To ensure those legacies are not lost, two members of the Cemetery Survey Team of Northeast Tennessee are doing their part to log photos and written documentation of every headstone in the burial ground. That includes unmarked graves in the pauper’s section, where at least 69 graves have been documented.
Chad Bailey is finding those graves using dowsing rods. He and Elaine Cantrell have been working together several years surveying cemeteries all over Northeast Tennessee.
“Over the years the stones have deteriorated,” Cantrell said. “They’re worn. The stones that were done in the 1880s are about worn out and people aren’t going to be able to read them soon.”

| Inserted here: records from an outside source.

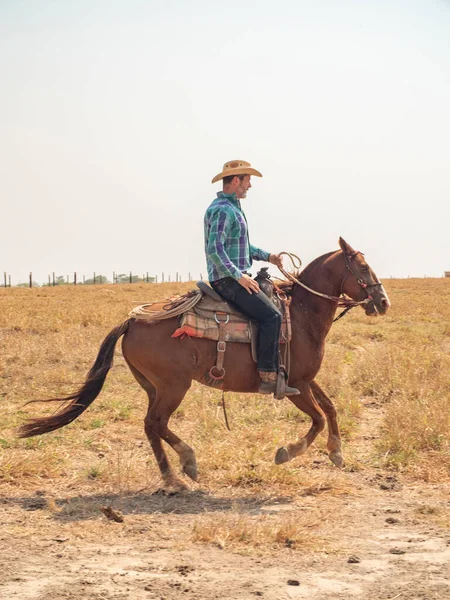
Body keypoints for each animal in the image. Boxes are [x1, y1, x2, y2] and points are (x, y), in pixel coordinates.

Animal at [18, 239, 390, 492]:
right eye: (362, 268)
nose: (383, 302)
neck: (300, 315)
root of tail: (132, 321)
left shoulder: (305, 380)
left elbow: (330, 407)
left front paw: (336, 451)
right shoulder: (293, 385)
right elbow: (316, 419)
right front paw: (287, 451)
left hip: (154, 387)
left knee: (150, 426)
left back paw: (173, 477)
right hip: (174, 386)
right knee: (156, 423)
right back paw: (187, 464)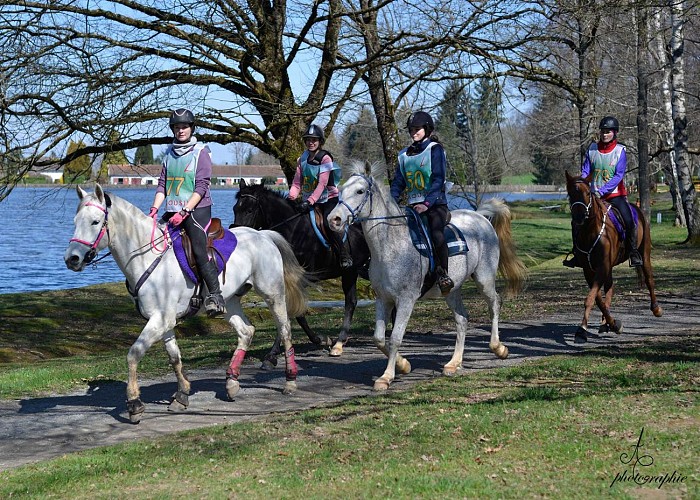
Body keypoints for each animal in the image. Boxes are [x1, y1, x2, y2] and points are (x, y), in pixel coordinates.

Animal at [64, 186, 308, 424]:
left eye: (95, 222)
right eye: (75, 221)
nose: (71, 259)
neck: (147, 256)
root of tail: (262, 234)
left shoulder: (161, 319)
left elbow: (134, 354)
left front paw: (134, 404)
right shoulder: (162, 321)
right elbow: (174, 357)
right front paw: (182, 394)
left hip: (272, 293)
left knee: (285, 329)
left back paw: (290, 381)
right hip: (229, 302)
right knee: (246, 331)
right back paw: (231, 382)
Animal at [328, 163, 524, 390]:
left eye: (360, 191)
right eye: (341, 191)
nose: (334, 220)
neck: (390, 246)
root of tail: (480, 216)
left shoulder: (406, 300)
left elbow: (395, 338)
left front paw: (386, 377)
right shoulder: (383, 299)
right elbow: (379, 338)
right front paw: (403, 365)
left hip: (484, 279)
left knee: (494, 304)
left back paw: (498, 348)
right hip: (451, 290)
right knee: (462, 319)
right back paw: (453, 364)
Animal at [564, 170, 660, 342]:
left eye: (588, 193)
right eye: (570, 194)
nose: (579, 217)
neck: (590, 231)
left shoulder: (603, 266)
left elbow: (590, 298)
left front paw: (582, 329)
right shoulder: (589, 270)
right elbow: (597, 299)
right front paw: (610, 323)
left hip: (644, 254)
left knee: (649, 278)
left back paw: (656, 309)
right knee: (610, 288)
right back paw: (605, 323)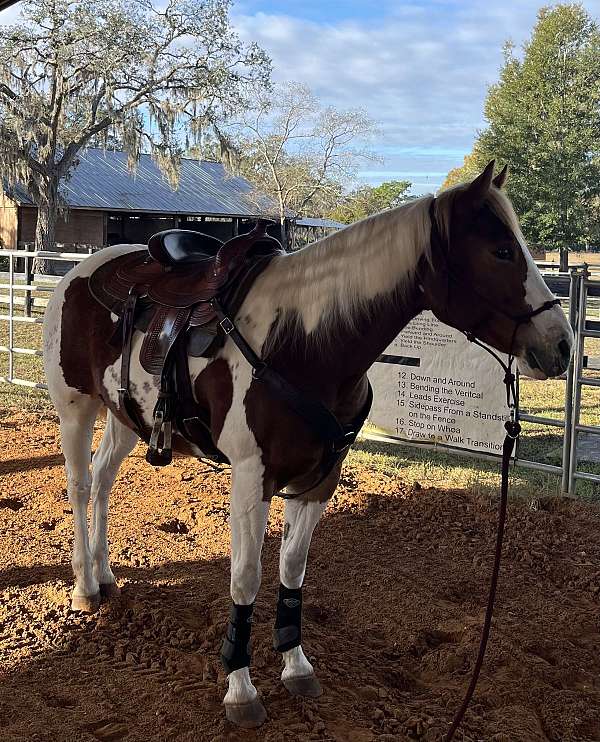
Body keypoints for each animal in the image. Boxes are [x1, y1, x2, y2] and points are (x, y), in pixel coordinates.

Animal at [42, 161, 573, 728]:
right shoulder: (251, 478)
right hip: (75, 409)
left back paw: (105, 575)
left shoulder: (322, 477)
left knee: (103, 481)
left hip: (125, 417)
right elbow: (246, 577)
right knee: (79, 486)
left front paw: (295, 663)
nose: (562, 344)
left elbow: (292, 569)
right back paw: (84, 586)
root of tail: (82, 272)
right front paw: (240, 687)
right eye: (502, 250)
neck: (306, 342)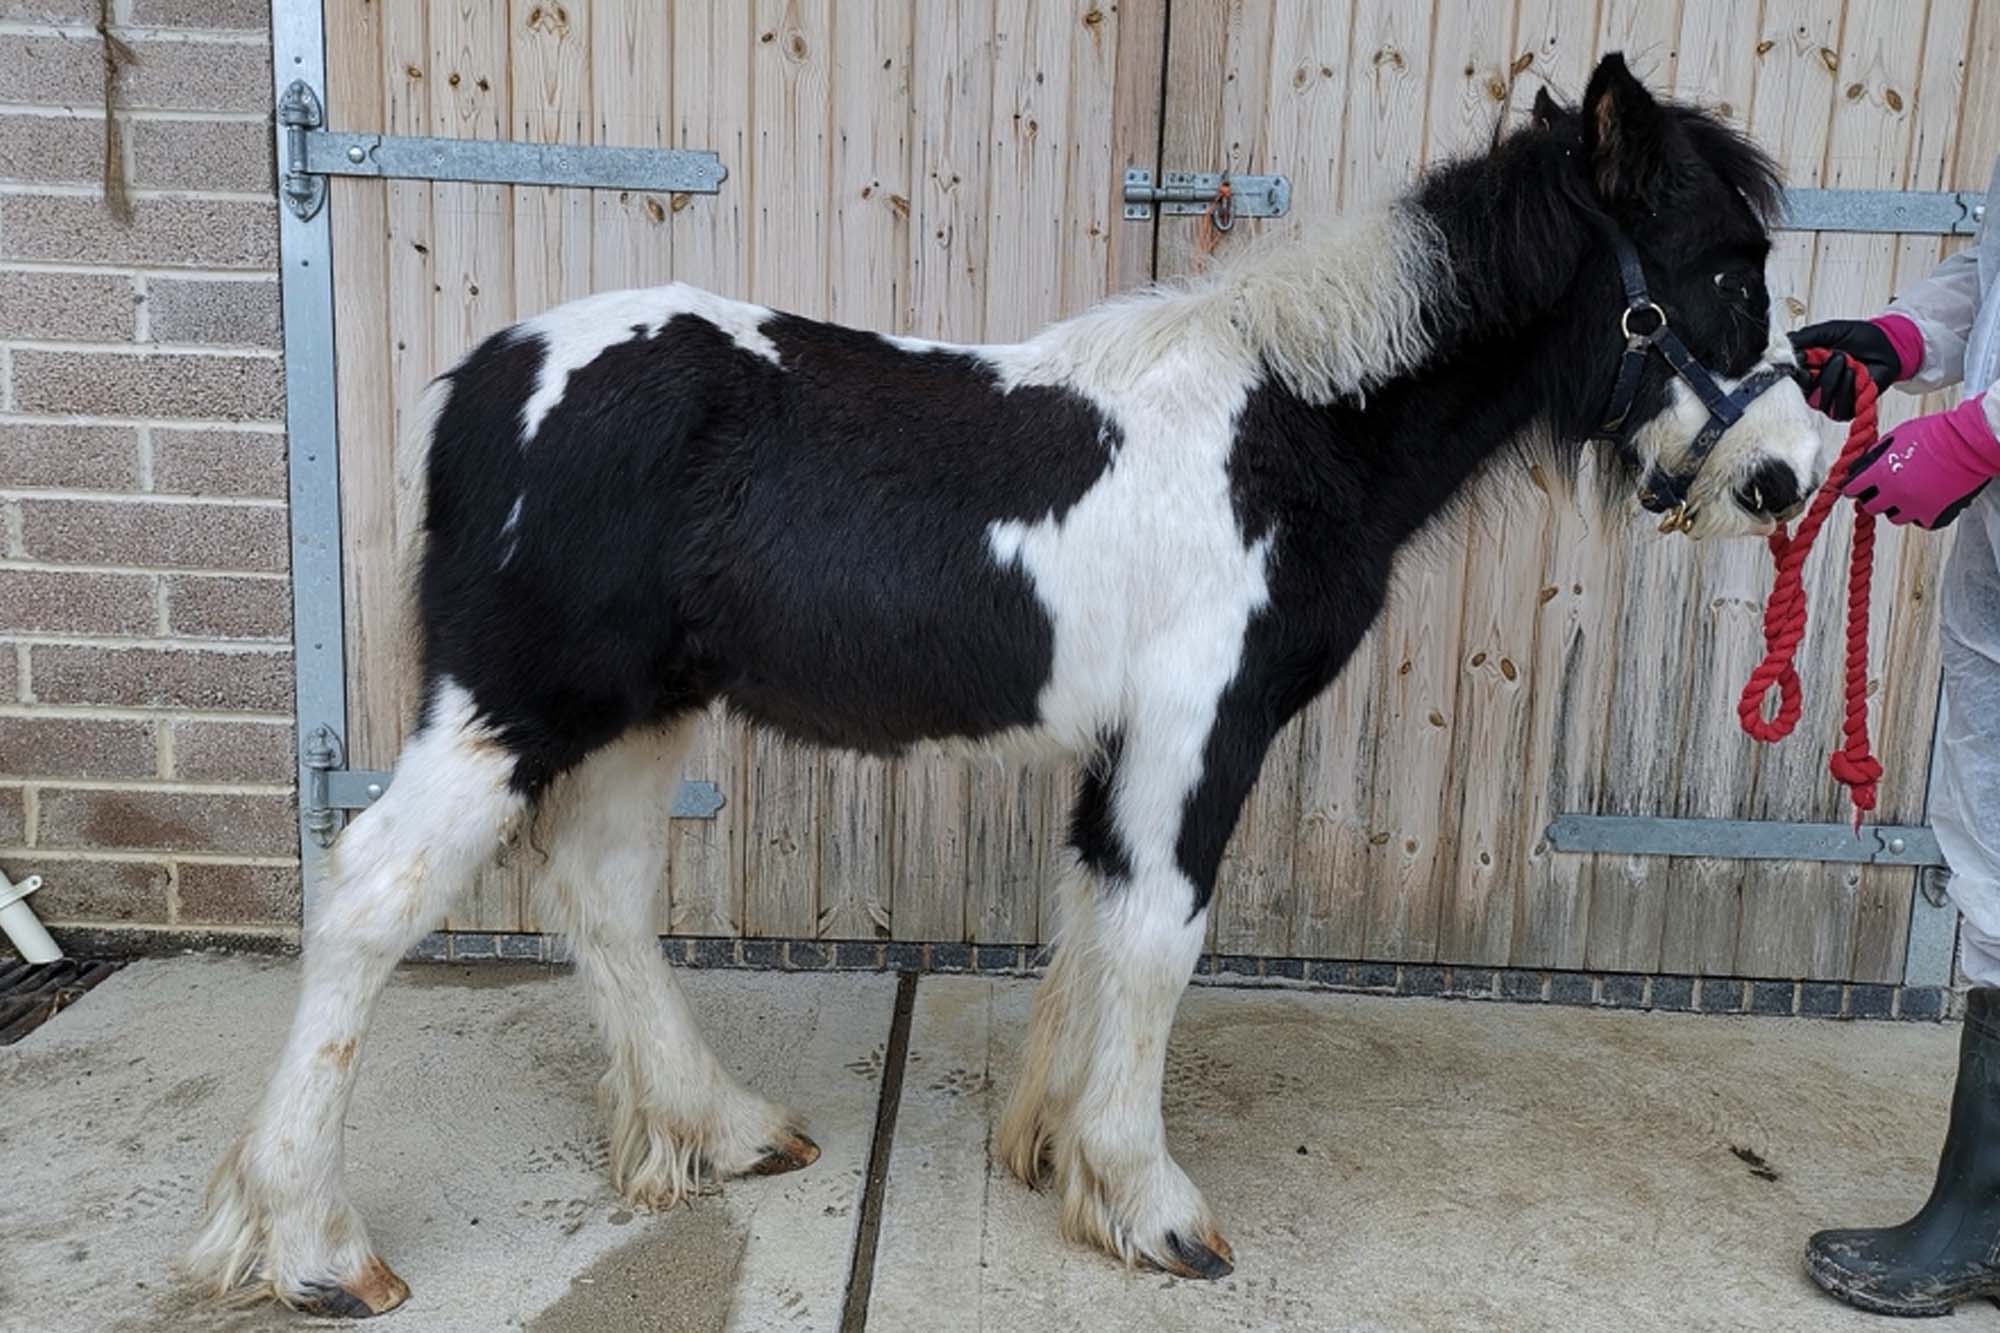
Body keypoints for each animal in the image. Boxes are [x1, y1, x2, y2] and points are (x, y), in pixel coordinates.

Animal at [191, 54, 1832, 1304]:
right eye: (1721, 268)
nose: (1787, 477)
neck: (1288, 428)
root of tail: (483, 380)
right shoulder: (1199, 732)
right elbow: (1161, 939)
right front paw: (1154, 1206)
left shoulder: (1131, 747)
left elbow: (1094, 925)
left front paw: (1057, 1155)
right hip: (510, 705)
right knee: (375, 890)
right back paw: (313, 1244)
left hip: (634, 715)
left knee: (601, 893)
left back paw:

The two have been working on documenting Maple Lawn Cemetery a couple of years, they said.
“We’ve been in the cemetery since May (but) we worked on the records about a year,” before starting the field work, Bailey said. They’re using cemetery records, obituaries from local newspapers and death records to make cross comparisons so the survey is correct. All the documents are put into large three-ring binders that might end up in the county archives one day, they said.
Bailey said information from two previous surveys has also been helpful.
Maple Lawn is the resting place for many prominent Washington County and Jonesborough leaders, notables like the Hoss family, John Cox, a banker in town; L.W. Keen, the town photographer, and Milton Keen, the town undertaker; Judge Samuel Kirkpatrick, the first president of the Maple Lawn Cemetery Association; Attorney General S.B. Keefauver; and Newton Hacker, the judge who dedicated the Washington County Courthouse in downtown Jonesborough in 1913.
There are also little-known people such as Maggie Baird, who died in Embreeville at age 23. She had migrated from Whitehaven, England. Bailey’s theory is that she may have come to the area to work in an iron factory in Embreeville.
Regardless of the status of any person buried in the cemetery, Bailey and Cantrell said the history needs to be preserved. There are approximately 461 cemeteries in Washington County and all are being surveyed.
Anyone who wants to become involved in the project can find more information at tngenweb.org.